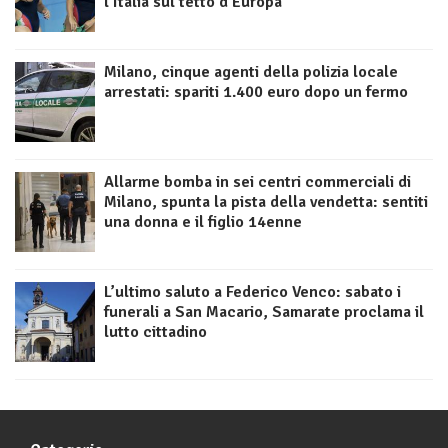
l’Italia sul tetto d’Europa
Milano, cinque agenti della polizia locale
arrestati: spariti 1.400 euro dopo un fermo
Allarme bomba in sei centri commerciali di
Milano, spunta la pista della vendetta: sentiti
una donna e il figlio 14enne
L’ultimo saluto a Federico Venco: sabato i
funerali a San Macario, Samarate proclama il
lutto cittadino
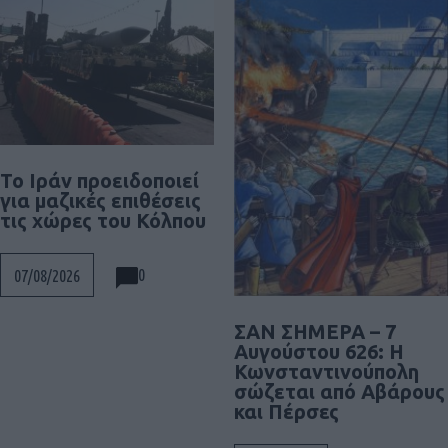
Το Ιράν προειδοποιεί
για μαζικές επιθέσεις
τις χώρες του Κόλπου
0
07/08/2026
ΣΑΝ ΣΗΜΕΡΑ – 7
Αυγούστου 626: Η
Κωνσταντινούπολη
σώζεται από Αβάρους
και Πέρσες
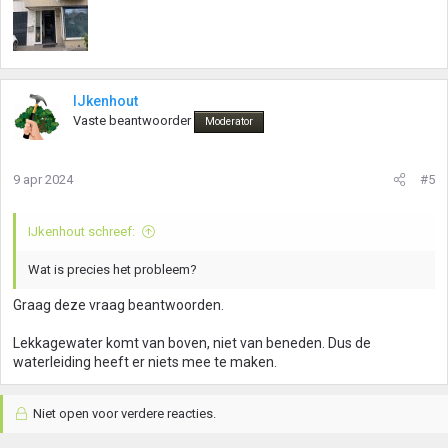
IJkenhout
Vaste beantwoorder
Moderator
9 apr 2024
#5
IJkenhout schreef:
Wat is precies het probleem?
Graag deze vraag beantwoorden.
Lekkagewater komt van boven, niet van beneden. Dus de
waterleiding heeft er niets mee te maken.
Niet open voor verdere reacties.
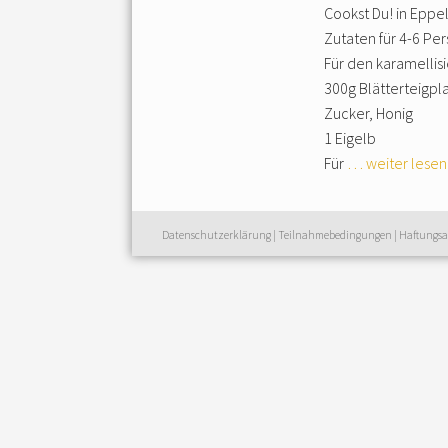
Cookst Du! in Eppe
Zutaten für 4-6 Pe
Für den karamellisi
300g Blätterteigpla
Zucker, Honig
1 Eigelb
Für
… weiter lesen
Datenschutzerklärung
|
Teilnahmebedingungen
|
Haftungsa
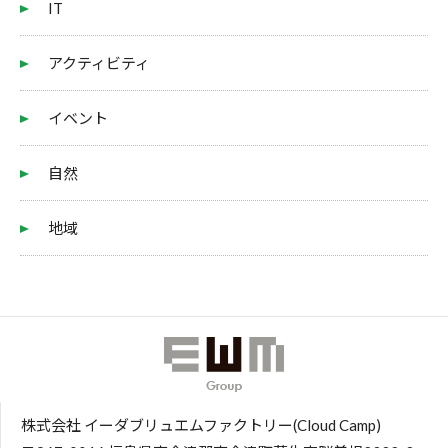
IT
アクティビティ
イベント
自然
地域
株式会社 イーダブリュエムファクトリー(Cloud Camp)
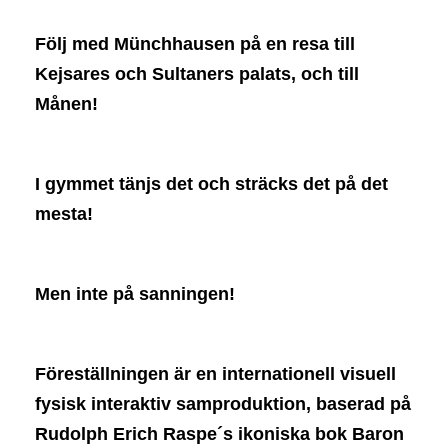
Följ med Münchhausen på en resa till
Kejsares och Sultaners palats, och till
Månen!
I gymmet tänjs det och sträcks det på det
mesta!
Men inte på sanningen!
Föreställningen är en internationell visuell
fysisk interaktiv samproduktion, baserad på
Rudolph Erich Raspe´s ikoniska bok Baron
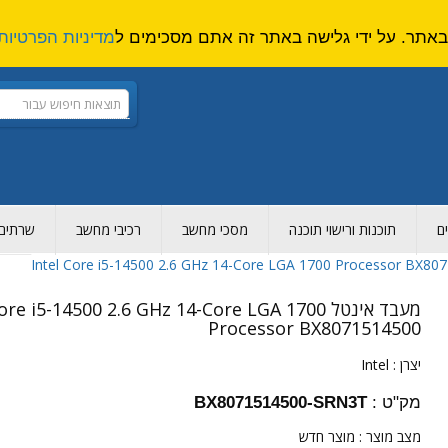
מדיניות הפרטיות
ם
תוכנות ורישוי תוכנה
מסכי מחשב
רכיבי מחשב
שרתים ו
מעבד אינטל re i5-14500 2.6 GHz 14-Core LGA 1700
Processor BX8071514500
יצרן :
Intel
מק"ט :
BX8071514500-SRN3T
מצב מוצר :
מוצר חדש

[DIRECTIONS] Collect the lines of the data that carry the word "della".

[SOLUTION]
Milano, cinque agenti della polizia locale
Milano, spunta la pista della vendetta: sentiti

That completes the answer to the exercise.